Turning attention once more to this oft-ignored bastion of dilettantism, I blow on dusty serifs, adjust listing margins, and wipe down the photo header in the misapprehension that a new offering may induce company to come calling. If you, dear reader, have stumbled through Google's back pages to find a nook so tiny as to single-handedly double its readership, I, in turn and in turns, thank, bless, and pity you. May God have mercy on your soul.
And he certainly does, which brings me to the nexus of this effort. Over the past few weeks, "Fallen Down," a tune by rock trio Gov't Mule, has found its way into my thoughts and lodged itself between my unconscious and conscious selves, that penumbral region of malleable grey matter known better as "conscience". Why has a pop song, and this one in particular, resonated so much of late, I find myself wondering. I respond thricely and thusly: (a) pop songs are earworms, and "Fallen Down," as a musical composition, is as close to approachable as Gov't Mule ventures, (b) the song's lyrics describe ingenerate human struggles quite viscerally, especially in the areas of human weakness and regret, and (c) those lyrics offer an opportunity for subversive interpretation beyond, and in contrast to, their surface meaning.
All music is intended to provoke the listener in some capacity. Those compositions which succeed deserve recognition and an accompanying deeper exploration, if not loquacious over-indulgence.
Falling
The lyrics of "Fallen Down" tell the tale of a sordid life from the perspective of old age. The singer, in the role of prosecutor, presents a biographical portrait of the subject to the subject, connecting how the man's youthful folly and maltreatment of his peers have left him lonely and regretful. The singer notes that the price of egoistic fulfillment during the man's heyday was to lack what he ultimately seeks now: connection.

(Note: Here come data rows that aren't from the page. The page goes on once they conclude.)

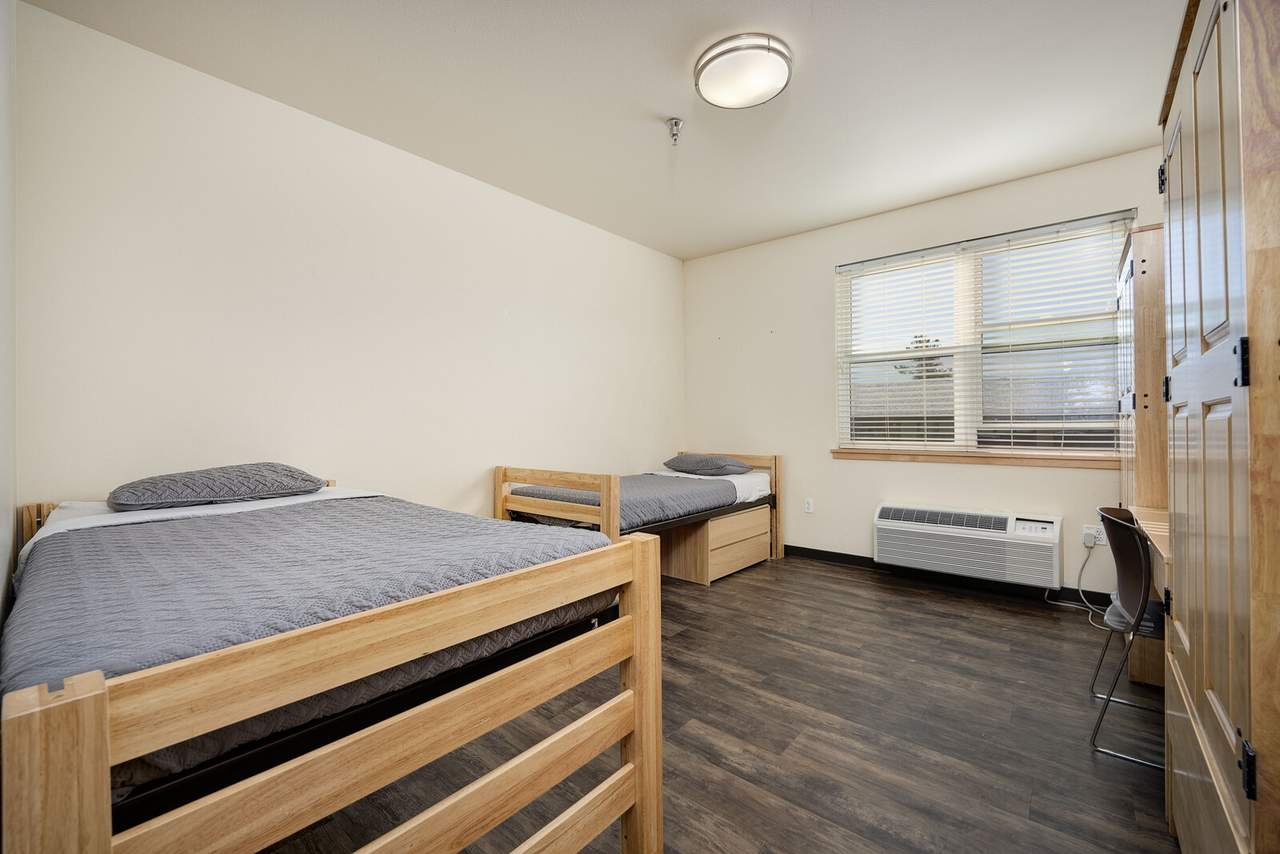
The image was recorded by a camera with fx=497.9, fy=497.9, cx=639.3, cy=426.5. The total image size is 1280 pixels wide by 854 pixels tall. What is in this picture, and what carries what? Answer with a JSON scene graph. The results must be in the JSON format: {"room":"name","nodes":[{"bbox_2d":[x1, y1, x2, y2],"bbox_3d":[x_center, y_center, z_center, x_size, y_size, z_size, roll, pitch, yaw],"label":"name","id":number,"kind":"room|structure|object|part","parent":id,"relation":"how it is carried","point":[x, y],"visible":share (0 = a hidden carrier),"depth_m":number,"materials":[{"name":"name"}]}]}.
{"room":"bedroom","nodes":[
{"label":"bedroom","id":0,"kind":"room"},
{"bbox_2d":[0,0,17,625],"bbox_3d":[-1.190,-0.244,0.781,3.188,2.758,0.149,0,0,40],"label":"near left wall","id":1,"kind":"structure","parent":0,"point":[1,578],"depth_m":1.53,"materials":[{"name":"white paint"}]},
{"bbox_2d":[9,1,684,527],"bbox_3d":[-1.004,-0.228,3.445,0.155,2.768,4.347,0,0,40],"label":"left wall","id":2,"kind":"structure","parent":0,"point":[537,207],"depth_m":2.49,"materials":[{"name":"white paint"}]},
{"bbox_2d":[22,0,1187,259],"bbox_3d":[0.460,-1.660,2.101,4.171,0.110,4.426,0,0,40],"label":"ceiling","id":3,"kind":"structure","parent":0,"point":[657,101],"depth_m":2.37,"materials":[{"name":"white paint"}]},
{"bbox_2d":[666,117,683,145],"bbox_3d":[0.190,-1.564,2.658,0.083,0.107,0.083,0,0,40],"label":"sprinkler head","id":4,"kind":"object","parent":3,"relation":"attached to","point":[674,140],"visible":0.99,"depth_m":2.65},
{"bbox_2d":[693,32,792,108],"bbox_3d":[0.461,-1.573,2.252,0.428,0.099,0.425,0,0,40],"label":"ceiling light","id":5,"kind":"object","parent":3,"relation":"attached to","point":[782,70],"visible":0.99,"depth_m":2.17,"materials":[{"name":"white glass"}]},
{"bbox_2d":[252,552,1177,853],"bbox_3d":[0.451,1.180,2.061,4.008,0.100,4.648,0,0,40],"label":"floor","id":6,"kind":"structure","parent":0,"point":[833,591],"depth_m":1.82,"materials":[{"name":"brown wood"}]},
{"bbox_2d":[1,475,663,853],"bbox_3d":[-1.062,0.688,1.574,2.022,0.910,1.207,0,0,40],"label":"bed","id":7,"kind":"object","parent":6,"relation":"on","point":[106,795],"visible":0.91,"depth_m":0.95,"materials":[{"name":"brown wood"}]},
{"bbox_2d":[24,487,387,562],"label":"sheet","id":8,"kind":"object","parent":7,"relation":"on","point":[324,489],"visible":0.18,"depth_m":1.82,"materials":[{"name":"white fabric"}]},
{"bbox_2d":[106,463,327,510],"bbox_3d":[-1.781,0.251,2.150,0.448,0.172,0.725,0,0,40],"label":"pillow","id":9,"kind":"object","parent":8,"relation":"on","point":[171,491],"visible":0.98,"depth_m":1.98,"materials":[{"name":"grey fabric"}]},
{"bbox_2d":[4,492,616,795],"bbox_3d":[-1.057,0.480,1.729,1.843,0.259,1.293,0,0,40],"label":"bedspread","id":10,"kind":"object","parent":7,"relation":"on","point":[98,544],"visible":0.53,"depth_m":1.22,"materials":[{"name":"fabric"}]},
{"bbox_2d":[496,452,784,565],"bbox_3d":[0.076,0.692,3.686,1.237,0.904,2.035,0,0,40],"label":"bed frame","id":11,"kind":"object","parent":6,"relation":"on","point":[499,472],"visible":0.55,"depth_m":3.24,"materials":[{"name":"brown wood"}]},
{"bbox_3d":[-0.536,0.632,2.977,1.045,0.839,0.151,0,0,40],"label":"footboard","id":12,"kind":"part","parent":11,"relation":"part of","materials":[{"name":"brown wood"}]},
{"bbox_2d":[510,471,767,529],"bbox_3d":[0.019,0.534,3.796,1.250,0.246,1.796,0,0,40],"label":"mattress","id":13,"kind":"object","parent":11,"relation":"on","point":[707,484],"visible":0.51,"depth_m":3.38,"materials":[{"name":"grey fabric"}]},
{"bbox_2d":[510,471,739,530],"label":"bedspread","id":14,"kind":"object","parent":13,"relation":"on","point":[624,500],"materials":[{"name":"grey fabric"}]},
{"bbox_2d":[662,452,753,475],"bbox_3d":[0.560,0.323,4.264,0.713,0.182,0.447,0,0,40],"label":"pillow","id":15,"kind":"object","parent":13,"relation":"on","point":[694,459],"visible":0.98,"depth_m":4.10,"materials":[{"name":"grey fabric"}]},
{"bbox_2d":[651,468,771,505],"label":"sheet","id":16,"kind":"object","parent":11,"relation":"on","point":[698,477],"visible":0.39,"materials":[{"name":"white fabric"}]},
{"bbox_3d":[0.711,0.643,4.353,0.919,0.860,0.111,0,0,40],"label":"headboard","id":17,"kind":"part","parent":11,"relation":"part of","materials":[{"name":"brown wood"}]},
{"bbox_2d":[659,504,770,585],"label":"drawer unit","id":18,"kind":"object","parent":6,"relation":"on","point":[752,517],"visible":0.69,"depth_m":3.68,"materials":[{"name":"brown wood"}]},
{"bbox_2d":[1088,504,1164,767],"bbox_3d":[1.914,0.723,1.775,0.478,0.819,0.485,0,0,40],"label":"chair","id":19,"kind":"object","parent":6,"relation":"on","point":[1113,522],"visible":0.69,"depth_m":1.77,"materials":[{"name":"black plastic"}]},
{"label":"seat cushion","id":20,"kind":"part","parent":19,"relation":"part of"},
{"bbox_2d":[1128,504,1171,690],"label":"desk","id":21,"kind":"object","parent":6,"relation":"on","point":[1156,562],"visible":0.31,"depth_m":2.04,"materials":[{"name":"brown wood"}]},
{"bbox_2d":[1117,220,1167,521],"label":"bookshelf","id":22,"kind":"object","parent":21,"relation":"on","point":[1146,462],"visible":0.35,"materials":[{"name":"brown wood"}]},
{"bbox_2d":[1157,0,1279,853],"bbox_3d":[1.458,0.074,0.944,0.621,2.078,0.985,0,0,40],"label":"wardrobe","id":23,"kind":"object","parent":6,"relation":"on","point":[1178,370],"visible":1,"depth_m":0.92,"materials":[{"name":"brown wood"}]},
{"bbox_3d":[1.424,-0.676,1.364,0.021,0.079,0.022,0,0,40],"label":"hinge","id":24,"kind":"part","parent":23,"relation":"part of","materials":[{"name":"black metal"}]},
{"bbox_3d":[1.453,-0.101,1.382,0.018,0.068,0.019,0,0,40],"label":"hinge","id":25,"kind":"part","parent":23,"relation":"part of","materials":[{"name":"black metal"}]},
{"bbox_3d":[0.962,-0.101,0.800,0.016,0.072,0.017,0,0,40],"label":"hinge","id":26,"kind":"part","parent":23,"relation":"part of","materials":[{"name":"black metal"}]},
{"bbox_3d":[0.952,0.538,0.784,0.018,0.072,0.022,0,0,40],"label":"hinge","id":27,"kind":"part","parent":23,"relation":"part of","materials":[{"name":"black metal"}]},
{"bbox_2d":[683,147,1160,593],"bbox_3d":[1.942,-0.264,3.869,3.749,2.749,0.155,0,0,40],"label":"back wall","id":28,"kind":"structure","parent":0,"point":[818,265],"depth_m":4.03,"materials":[{"name":"paint"}]},
{"bbox_2d":[804,497,814,513],"bbox_3d":[1.418,0.664,4.174,0.071,0.118,0.009,0,0,40],"label":"wall socket","id":29,"kind":"object","parent":28,"relation":"attached to","point":[807,506],"visible":0.98,"depth_m":4.17,"materials":[{"name":"white plastic"}]},
{"bbox_2d":[785,544,1112,606],"bbox_3d":[2.063,1.072,3.686,3.533,0.092,0.014,0,0,40],"label":"baseboard","id":30,"kind":"structure","parent":28,"relation":"attached to","point":[786,546],"depth_m":3.56,"materials":[{"name":"black rubber"}]},
{"bbox_2d":[872,503,1067,589],"bbox_3d":[2.210,0.777,3.408,1.088,0.405,0.265,0,0,40],"label":"air conditioner","id":31,"kind":"object","parent":28,"relation":"attached to","point":[880,526],"visible":0.99,"depth_m":3.28,"materials":[{"name":"white plastic"}]},
{"bbox_2d":[829,447,1120,467],"bbox_3d":[2.252,0.213,3.492,1.751,0.080,0.109,0,0,40],"label":"window sill","id":32,"kind":"structure","parent":28,"relation":"attached to","point":[900,454],"depth_m":3.38,"materials":[{"name":"brown wood"}]},
{"bbox_2d":[833,210,1136,456],"bbox_3d":[2.334,-0.523,3.554,1.759,1.498,0.114,0,0,40],"label":"window","id":33,"kind":"structure","parent":28,"relation":"in","point":[968,422],"depth_m":3.52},
{"bbox_2d":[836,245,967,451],"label":"window blind","id":34,"kind":"object","parent":33,"relation":"attached to","point":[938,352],"visible":0.95,"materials":[{"name":"white plastic"}]},
{"bbox_2d":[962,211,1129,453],"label":"window blind","id":35,"kind":"object","parent":33,"relation":"attached to","point":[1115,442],"visible":0.87,"depth_m":3.39,"materials":[{"name":"white plastic"}]},
{"bbox_2d":[1081,524,1103,546],"bbox_3d":[2.773,0.669,3.060,0.086,0.118,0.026,0,0,40],"label":"wall socket","id":36,"kind":"object","parent":28,"relation":"attached to","point":[1086,542],"visible":0.79,"depth_m":3.06,"materials":[{"name":"white plastic"}]},
{"bbox_2d":[1042,544,1107,623],"bbox_3d":[2.680,0.939,3.017,0.313,0.355,0.299,0,0,4],"label":"power cord","id":37,"kind":"object","parent":36,"relation":"attached to","point":[1090,614],"visible":0.78,"depth_m":3.03,"materials":[{"name":"white plastic"}]},
{"label":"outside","id":38,"kind":"structure","parent":0,"visible":0},
{"label":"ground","id":39,"kind":"structure","parent":38,"visible":0},
{"bbox_2d":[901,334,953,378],"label":"tree","id":40,"kind":"object","parent":39,"relation":"on","point":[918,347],"visible":0.23,"materials":[{"name":"plant"}]}
]}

A sampling of the man's treatment of others is provided:
Target practice with other people's lives Hit a few right between the eyes But, most of the time, you were wounded by the ricochet You say play to win, boys, never play to lose Long as you're playing, boy, you're bullet-proof But think about it - you're bleeding to death anyway
Using people for one's own ends takes many forms, such as befriending someone solely to enhance one own's clout, taking advantage of a friend's generosity, and still baser manipulations and abuses. But while its manifestations may differ in kind, its effects carry a common subtext: in the end, such relationships do not, nor can they, persevere. The transacted party ends up discarded, the abuser ends up debased, and one or both end up hurt.
This ambivalence toward others was intended to enrich the man, at least temporarily, but the realized gain is found to be worthless:
And you have fallen down, down from the heavens
Stuck out in the desert
Amazing grace - such a lonely place
For heroes like you and me
Fallen down, just like a shooting star
With no fallen angel standing by
To carry you away
Even his corruptible friends, or "fallen angels," have abandoned him. He is left with memories of loss made more tangible by his actual loneliness or abandonment in later life.
Rising
It is a great irony that the optimism innate to the American Project, e.g. the belief that anyone can prosper through hard work and determination, finds no home in many American art forms. The blues is a prime example. Developing as it did out of the experiences of slavery in the 1800s and of abject poverty through the early and mid-1900s, the blues has always been an expression of pain and helplessness.
Gov't Mule's musical style, borrowing heavily from the blues, provides them license to write songs in a similar tradition; that is without the happy endings common to most popular music. "Fallen Down" is a perfect example.
However, while some see only despair and loss in a song whose denouement refuses to resolve happily, I see an opportunity and an invitation. Songs such as "Fallen Down," and the blues in general, offer an opportunity for the listener to participate in the creative process with the singer by inviting the listener to append a suitable epilogue through their own lives.
The lyrics of "Fallen Down" do not need to be the final chapter of the man's life, and so by extension, the end of anyone's life story. Each listener has an opportunity to live their own life in a way that uplifts other people instead of in a way that reduces their dignity, as the man in the lyrics lived. In a sense, this cautionary tale of falling down should inspire us to instead rise up. It calls us to identify those areas of our lives in which we are compulsive users - of ourselves, of other people, of things - and to initiate positive change instead. It calls us to seek forgiveness when we fall down, and to offer it freely to others when they do too. It calls us to follow our conscience instead of our ego. And if we find ourselves, as the man did, regretting past mistakes, it tells us that so long as we have breath, our story has not reached its last page. We can still be forgiven, loved, accepted, and dignified. We can still forgive, love, accept, and dignify others.
In essence, a song like "Fallen Down" only tells half of a story. It is a sort of meta "call and response," to borrow from blues parlance. The call of injustice personified lyrically by the man's life demands a response by us, the listeners, in our own lives and communities. The song leaves us to finish the tale in whichever way we choose; not musically, but in reality. We're called, therefore, to join this musical composition and our own lives into a single story, and to live our days in such a way that when an author pens a story about our lives, the last chapter will have been beautifully written in advance.